Drake aveva le gambe molli, e di certo non era causa di tutta quella gente vestita in modo strano che lo circondava, in quei tre giorni ci aveva fatto l’abitudine. Si era subito annoiato a rimanere chiuso nelle sue stanze, e aveva iniziato a girovagare per il castello alla ricerca di qualcosa da fare. O meglio, cercando di evitare suo padre.
    Aveva la bocca asciutta e le mani sudate, quello che capita ad una persona particolarmente agitata. Torturava il lembo del mantello blu che indossava sulle spalle, mimetizzandosi tra la folla. Osservava la scalinata battendo ritmicamente un piede sul pavimento, aspettando con ansia di vederla.
    Erano almeno due ore che aspettava Gemma, c’erano cose che doveva dirle, che non potevano aspettare.
    La vide scendere da quella scala con una grazia che non le apparteneva, con quell’abito rosso che la faceva sembrare una principessa, i capelli raccolti e gli occhi scuri che vagavano sperduti alla ricerca di qualcosa. O qualcuno. Sperava vivamente che quel qualcuno fosse lui.
    Se ne stava affianco ad un tavolo colmo di frutta, aspettando che lei lo trovasse tra la folla di gente che chiacchierava, ballava e si divertiva, cosa che non stava facendo lui, che invece sperava solamente di poter sparire da tutto ciò più in fretta possibile.
    Teneva gli occhi puntati sulla scalinata, mentre Gemma scendeva un gradino dopo l’altro con lo sguardo perso, incantato dalla magia della sala. Era il suo primo ballo, anche perché, nel Maine, di balli così non ce n’erano mai stati. Era affascinata dai colori dalla musica dei violini e dalla gente che ballava, esattamente come lo era stato lui, non appena era entrato nella sala. Ma ora, l’unica cosa che lo affascinava era quella ragazza sulla scalinata, troppo simile a quella con cui era cresciuto, eppure così diversa.
    Drake afferrò un frutto qualunque dal tavolo vicino a cui si trovava, e si avviò a passo lento verso di lei. Si stupì di quanto il rosso dell’abito di Gemma fosse simile a quello della mela che si girava tra le mani. Sarebbe stato un buon argomento di conversazione una volta che sarebbe stato di fronte a lei.
    Ma questo non accadde. Gemma scivolò su un gradino, dannata la sua goffaggine. Drake era troppo lontano per prenderla al volo, cosa che fece Sean al posto suo. La vide sorridergli in un modo che gli fece rodere lo stomaco. Poi la vide scomparire tra la folla, trascinata da Sean e dalla sua voglia di ballare.

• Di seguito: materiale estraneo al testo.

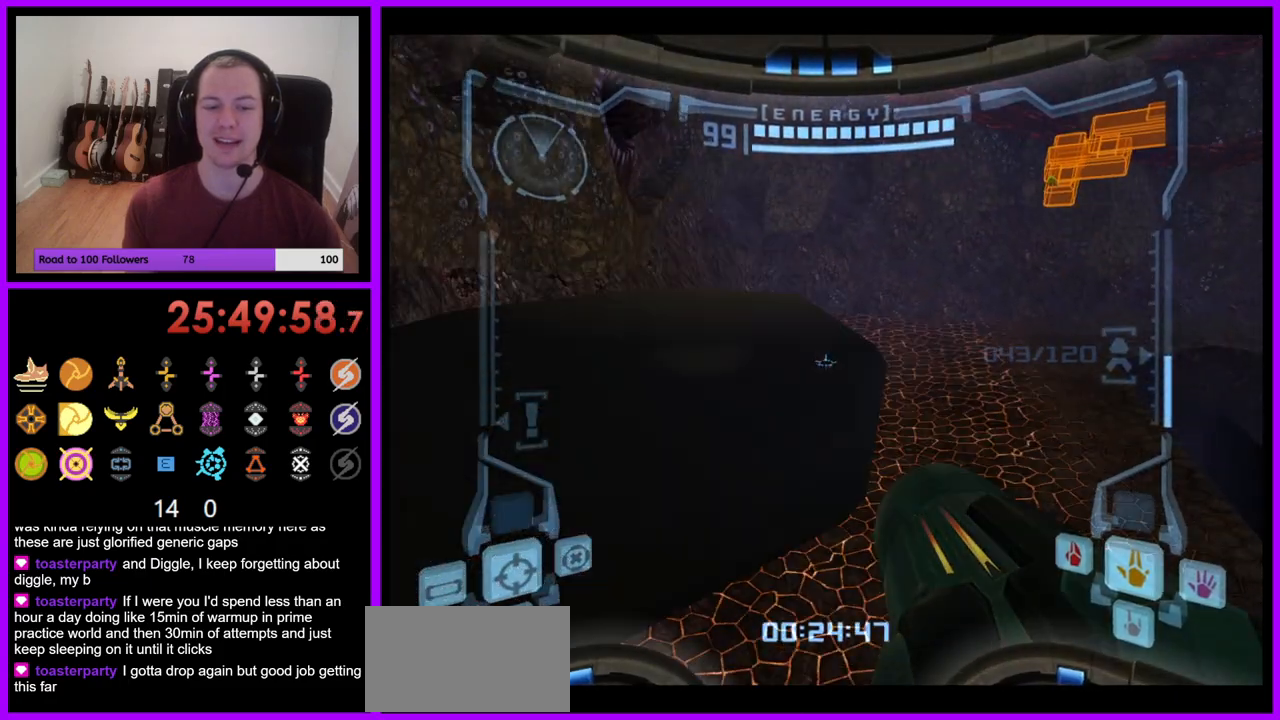
{"dt_ms": 500, "buttons": [], "left_stick": "up-right", "right_stick": "center", "events": [[250, "L1", "up"], [250, "left_stick", "up"], [350, "left_stick", "up-right"]]}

    — Voi non ballate? — domandò una voce alle sue spalle, che lo fece trasalire.
    Lui si voltò di scatto, squadrando una ragazza mora, con un abito turchese e i capelli raccolti in una treccia che lo osservava con aria gentile. — Io? — biascicò.
    Lei annuì.
    — Non credo di saperlo fare. Voi? — Rispose Drake cortesemente, e si rese conto di quanto facile gli risultasse comportarsi da gentiluomo.
    Lei alzò le spalle. — Non in molti desiderano ballare con la figlia del Signore Oscuro. E, oltretutto, non ho un cavaliere.
    Il ragazzo si passò una mano tra i capelli mori sentendo il viso avvampare, e sperando che lei non lo notasse. — Beh, qui attorno non vedo vostro padre, quindi immagino di potervi chiedere di ballare senza temere nulla — sorrise, porgendole una mano. Non sapeva perché lo stava facendo, ma sentiva che era la cosa giusta.
    Lei sorrise, e accettò l’invito del giovane. — Come vi chiamate? — chiese, mentre Drake scopriva lentamente di saper mettere assieme persino qualche passo di danza.
    — D… Roland, immagino. Non lo so nemmeno io con certezza — Confessò facendola sorridere di nuovo. — E voi?
    — Kara, e non mi pare che voi siate così male, nel ballo — ridacchiò dopo una piroetta.
    Drake sorrise. — No, affatto, a quanto pare.

    Storybrooke, anni prima.
— Robin, Zelena va eliminata. Non possiamo permettere che faccia del male a qualcun altro — Ringhiò Regina, stringendo tra le mani il pugnale del Signore Oscuro. — Gold l’ha dato a noi perché lo facessimo, è l’unica cosa che può infrangere la magia che c’è sul cuore di mia sorella. Abbiamo Tremotino dalla nostra parte.
    Robin scosse la testa innervosito. — Aspetta un figlio, mio figlio. Non posso ucciderla.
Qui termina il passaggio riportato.